What makes their colors pop — almost glow — is the contrast with the tiny spider’s super-black velvet patches, according to a recent paper in the Proceedings of the Royal Society B by Dakota McCoy, a Ph.D. student in the Graduate School of Arts and Sciences and a researcher in the lab of George Putnam Professor of Biology David A. Haig. McCoy’s research is the first to suggest that the highly absorbent, anti-reflective black surface is characterized by an array of bumps known as “microlenses,” reminiscent of those found in man-made anti-reflective materials.
“The microlens arrays on the spiders, which have evolved in a peculiar shape optimized for anti-reflection, are very similar to man-made surfaces. Perhaps their particular size and shape could help us design better solar-capture devices,” she said.
The research follows on McCoy’s 2018 discovery that the same muted deep black — which reflects only half a percentage point of light — makes nearby colors on the feathers of the male birds of paradise seem ultra-bright.
McCoy hopes understanding the light-absorbing abilities of these flashy spiders will lead to new applications. Engineered microlenses could eventually, for example, help prevent glare on eyeglasses or enhance the absorbency and efficiency of solar energy cells.
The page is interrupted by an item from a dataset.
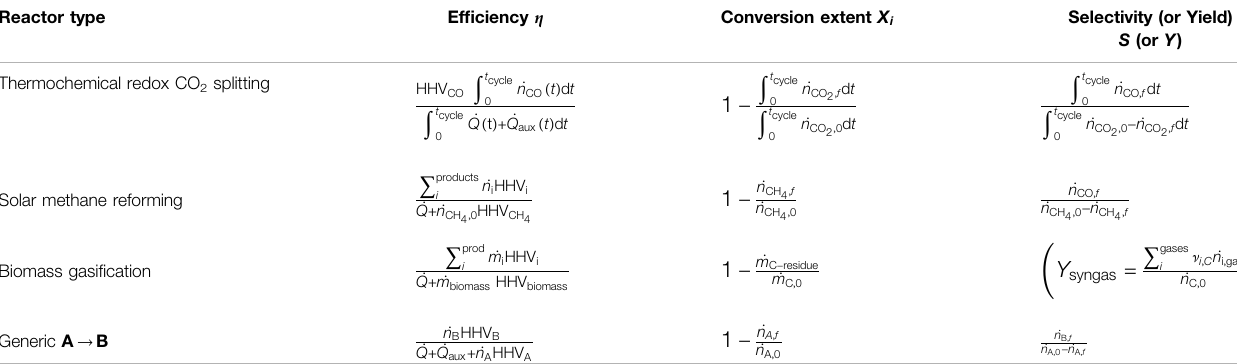
TABLE 2 | The performance indicatoars for the example solar fuel processes discussed in this work. Reactor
McCoy, who is now looking to team up with an engineer to create a prototype, envisions a polymer microlens film that could be laid over lenses or solar cells.
The deep black on male peacock spiders eliminates nearly all white highlights, spots of light that appear on shiny surfaces and serve as visual reference points to help us calibrate color perception, making bordering colors appear luminous.